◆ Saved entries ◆
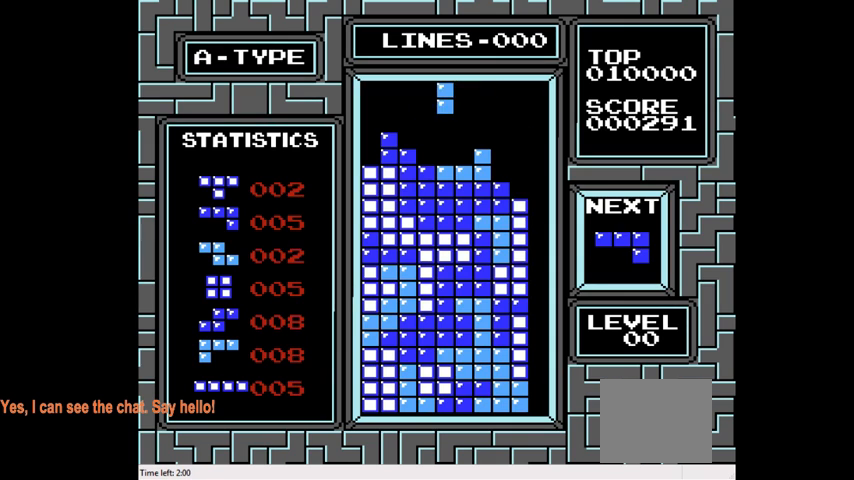
{"buttons": ["DPAD_DOWN"], "right_stick": "center", "events": [[33, "CIRCLE", "down"], [133, "CIRCLE", "up"], [200, "CIRCLE", "down"], [367, "CIRCLE", "up"], [367, "DPAD_DOWN", "down"]]}
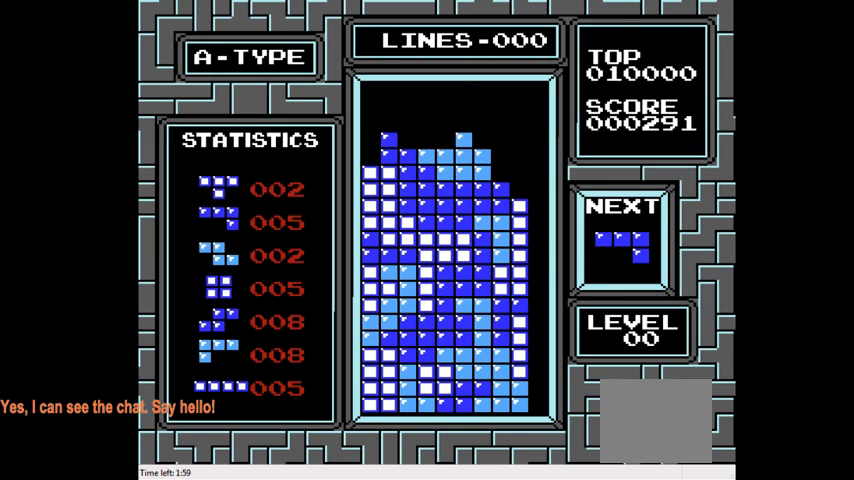
{"buttons": ["DPAD_LEFT"], "right_stick": "center", "events": [[133, "DPAD_DOWN", "up"], [233, "DPAD_LEFT", "down"]]}
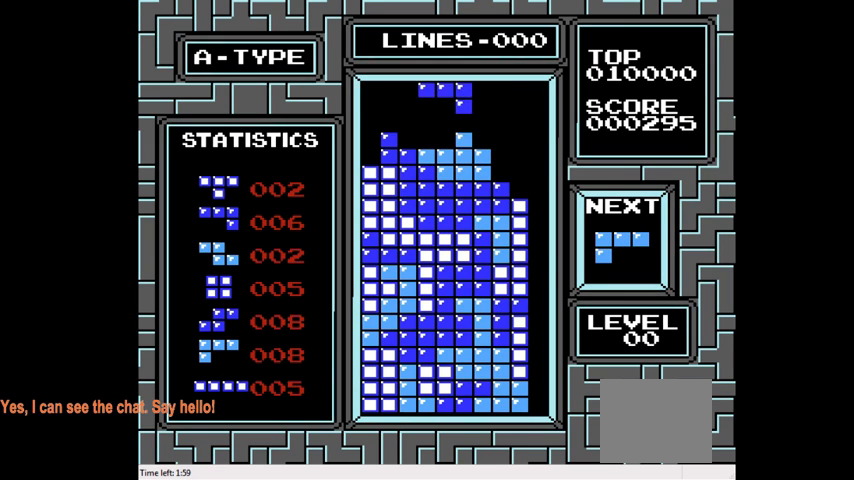
{"buttons": ["DPAD_LEFT"], "right_stick": "center", "events": [[300, "CROSS", "down"], [433, "CROSS", "up"]]}
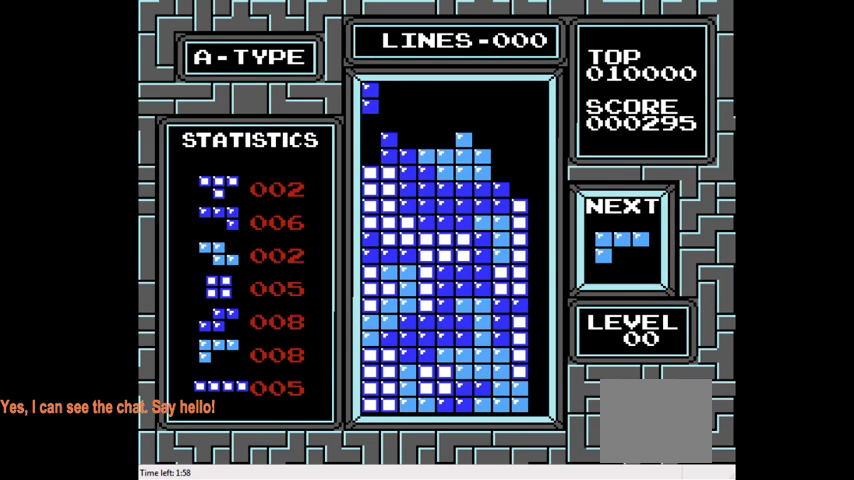
{"buttons": [], "right_stick": "center", "events": [[33, "DPAD_LEFT", "up"], [133, "DPAD_DOWN", "down"], [433, "DPAD_DOWN", "up"]]}
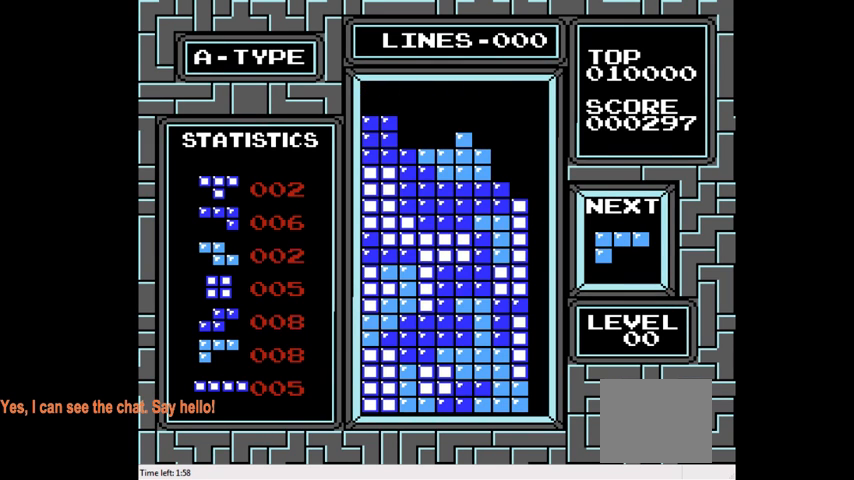
{"buttons": ["CIRCLE"], "right_stick": "center", "events": [[200, "DPAD_LEFT", "down"], [300, "CIRCLE", "down"], [400, "CIRCLE", "up"], [433, "DPAD_LEFT", "up"], [500, "CIRCLE", "down"]]}
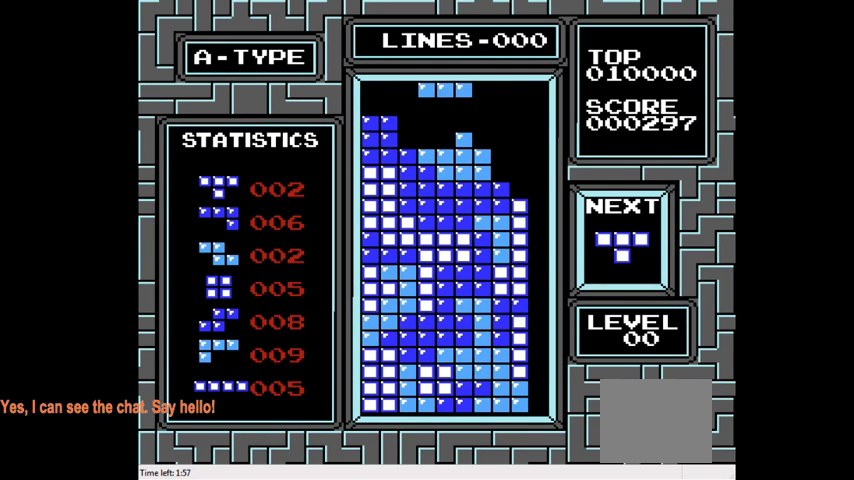
{"buttons": ["DPAD_DOWN"], "right_stick": "center", "events": [[100, "CIRCLE", "up"], [133, "DPAD_LEFT", "down"], [200, "DPAD_LEFT", "up"], [467, "DPAD_DOWN", "down"]]}
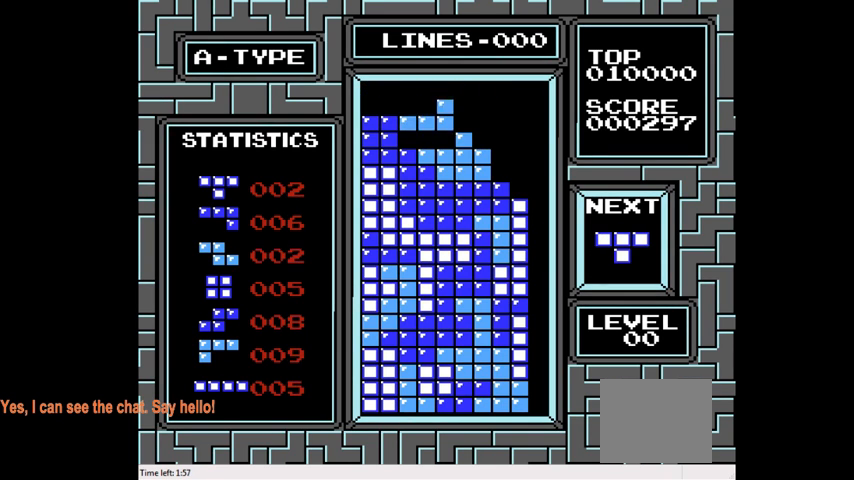
{"buttons": ["DPAD_RIGHT"], "right_stick": "center", "events": [[167, "DPAD_DOWN", "up"], [300, "DPAD_RIGHT", "down"]]}
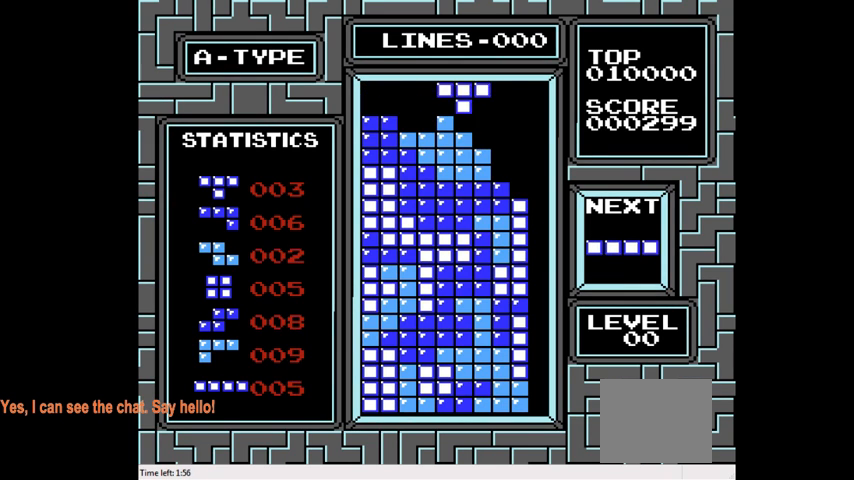
{"buttons": ["DPAD_RIGHT"], "right_stick": "center", "events": [[200, "CIRCLE", "down"], [233, "DPAD_RIGHT", "up"], [300, "CIRCLE", "up"], [433, "DPAD_RIGHT", "down"]]}
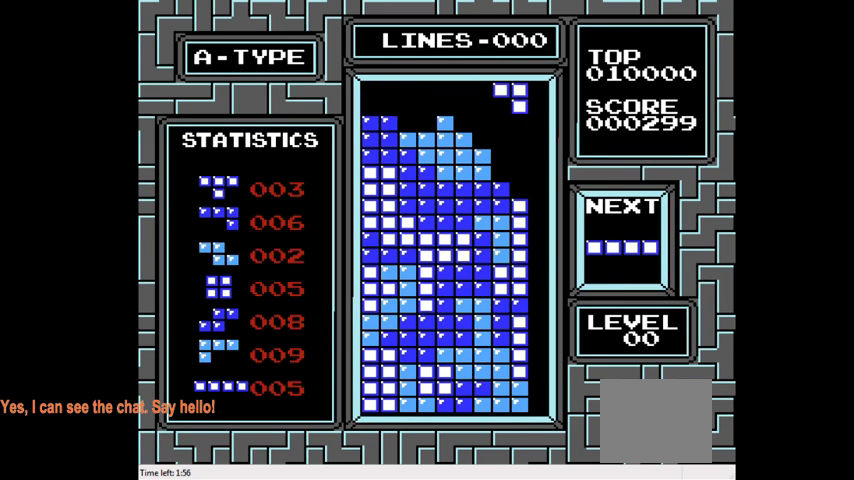
{"buttons": ["DPAD_DOWN"], "right_stick": "center", "events": [[67, "DPAD_RIGHT", "up"], [267, "DPAD_DOWN", "down"]]}
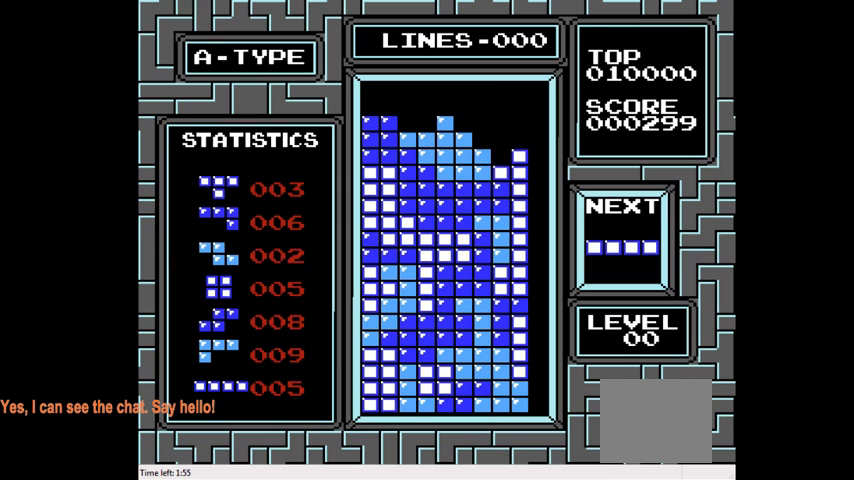
{"buttons": ["DPAD_RIGHT"], "right_stick": "center", "events": [[100, "DPAD_DOWN", "up"], [200, "DPAD_RIGHT", "down"]]}
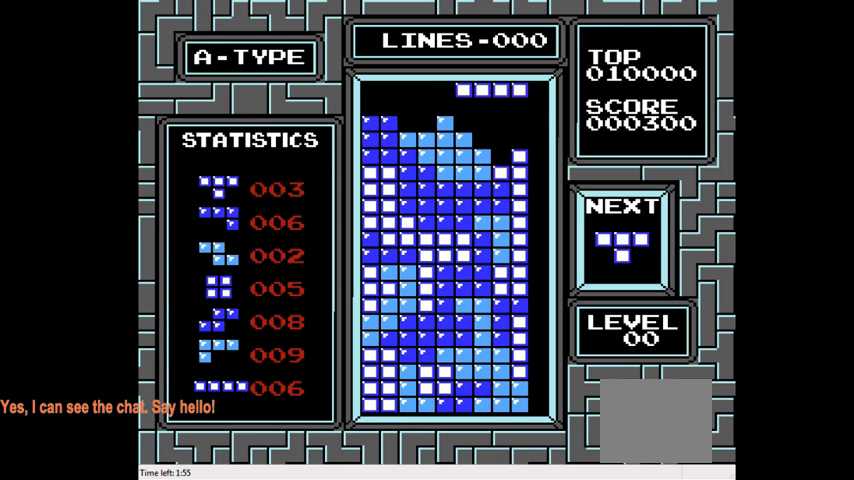
{"buttons": ["DPAD_DOWN"], "right_stick": "center", "events": [[67, "CIRCLE", "down"], [167, "CIRCLE", "up"], [333, "DPAD_RIGHT", "up"], [433, "DPAD_DOWN", "down"]]}
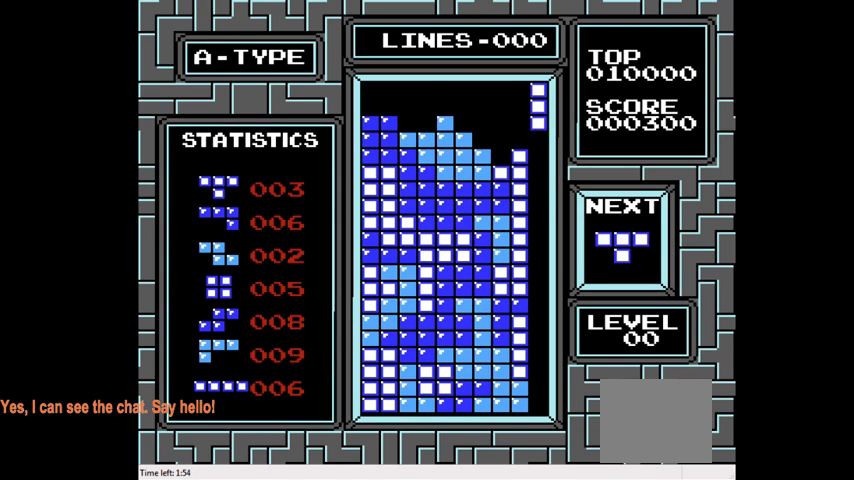
{"buttons": ["DPAD_DOWN"], "right_stick": "center", "events": []}
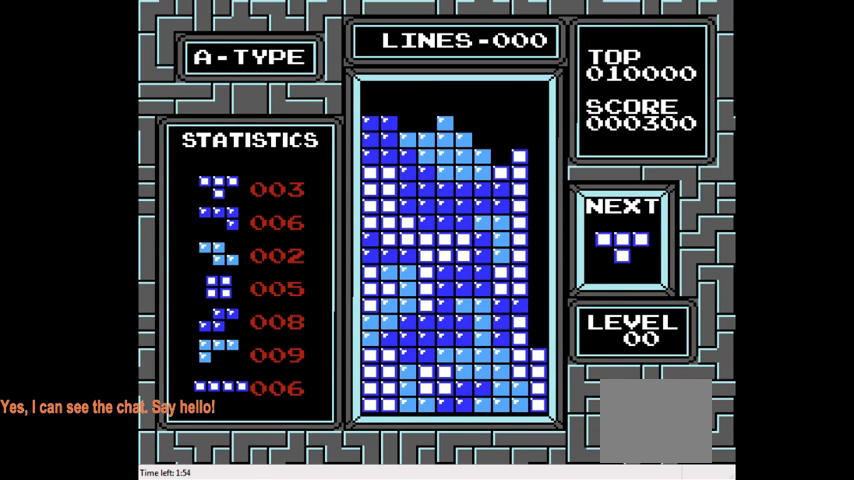
{"buttons": ["DPAD_RIGHT"], "right_stick": "center", "events": [[300, "DPAD_DOWN", "up"], [433, "DPAD_RIGHT", "down"]]}
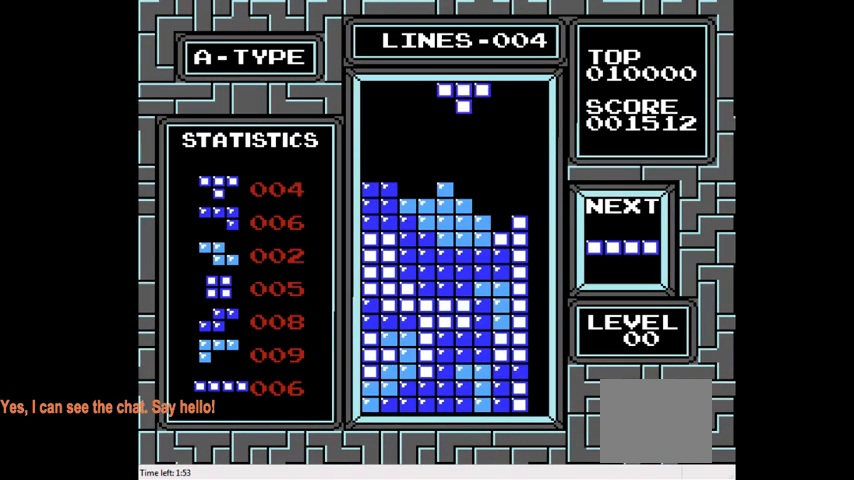
{"buttons": [], "right_stick": "center", "events": [[267, "DPAD_RIGHT", "up"]]}
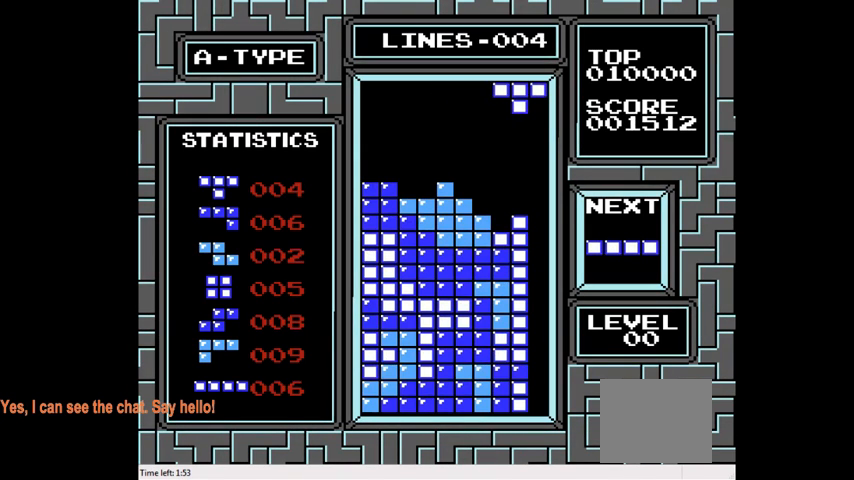
{"buttons": ["DPAD_DOWN"], "right_stick": "center", "events": [[100, "DPAD_LEFT", "down"], [200, "DPAD_LEFT", "up"], [333, "DPAD_DOWN", "down"]]}
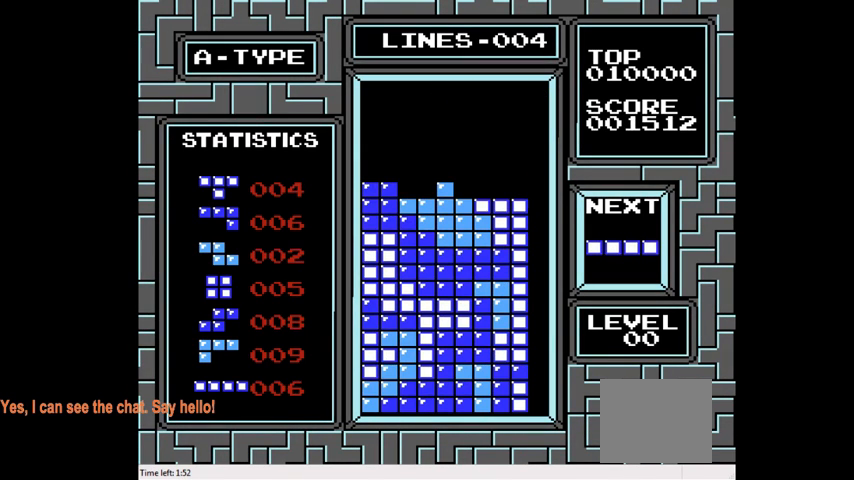
{"buttons": ["DPAD_RIGHT"], "right_stick": "center", "events": [[200, "DPAD_DOWN", "up"], [333, "DPAD_RIGHT", "down"]]}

◆ EXERCISE REQUIREMENTS ◆
Skipping the pictures, output the entries exactly as they appear above.

◆ TASK RESPONSE ◆
{"buttons": ["DPAD_DOWN"], "right_stick": "center", "events": [[33, "CIRCLE", "down"], [133, "CIRCLE", "up"], [200, "CIRCLE", "down"], [367, "CIRCLE", "up"], [367, "DPAD_DOWN", "down"]]}
{"buttons": ["DPAD_LEFT"], "right_stick": "center", "events": [[133, "DPAD_DOWN", "up"], [233, "DPAD_LEFT", "down"]]}
{"buttons": ["DPAD_LEFT"], "right_stick": "center", "events": [[300, "CROSS", "down"], [433, "CROSS", "up"]]}
{"buttons": [], "right_stick": "center", "events": [[33, "DPAD_LEFT", "up"], [133, "DPAD_DOWN", "down"], [433, "DPAD_DOWN", "up"]]}
{"buttons": ["CIRCLE"], "right_stick": "center", "events": [[200, "DPAD_LEFT", "down"], [300, "CIRCLE", "down"], [400, "CIRCLE", "up"], [433, "DPAD_LEFT", "up"], [500, "CIRCLE", "down"]]}
{"buttons": ["DPAD_DOWN"], "right_stick": "center", "events": [[100, "CIRCLE", "up"], [133, "DPAD_LEFT", "down"], [200, "DPAD_LEFT", "up"], [467, "DPAD_DOWN", "down"]]}
{"buttons": ["DPAD_RIGHT"], "right_stick": "center", "events": [[167, "DPAD_DOWN", "up"], [300, "DPAD_RIGHT", "down"]]}
{"buttons": ["DPAD_RIGHT"], "right_stick": "center", "events": [[200, "CIRCLE", "down"], [233, "DPAD_RIGHT", "up"], [300, "CIRCLE", "up"], [433, "DPAD_RIGHT", "down"]]}
{"buttons": ["DPAD_DOWN"], "right_stick": "center", "events": [[67, "DPAD_RIGHT", "up"], [267, "DPAD_DOWN", "down"]]}
{"buttons": ["DPAD_RIGHT"], "right_stick": "center", "events": [[100, "DPAD_DOWN", "up"], [200, "DPAD_RIGHT", "down"]]}
{"buttons": ["DPAD_DOWN"], "right_stick": "center", "events": [[67, "CIRCLE", "down"], [167, "CIRCLE", "up"], [333, "DPAD_RIGHT", "up"], [433, "DPAD_DOWN", "down"]]}
{"buttons": ["DPAD_DOWN"], "right_stick": "center", "events": []}
{"buttons": ["DPAD_RIGHT"], "right_stick": "center", "events": [[300, "DPAD_DOWN", "up"], [433, "DPAD_RIGHT", "down"]]}
{"buttons": [], "right_stick": "center", "events": [[267, "DPAD_RIGHT", "up"]]}
{"buttons": ["DPAD_DOWN"], "right_stick": "center", "events": [[100, "DPAD_LEFT", "down"], [200, "DPAD_LEFT", "up"], [333, "DPAD_DOWN", "down"]]}
{"buttons": ["DPAD_RIGHT"], "right_stick": "center", "events": [[200, "DPAD_DOWN", "up"], [333, "DPAD_RIGHT", "down"]]}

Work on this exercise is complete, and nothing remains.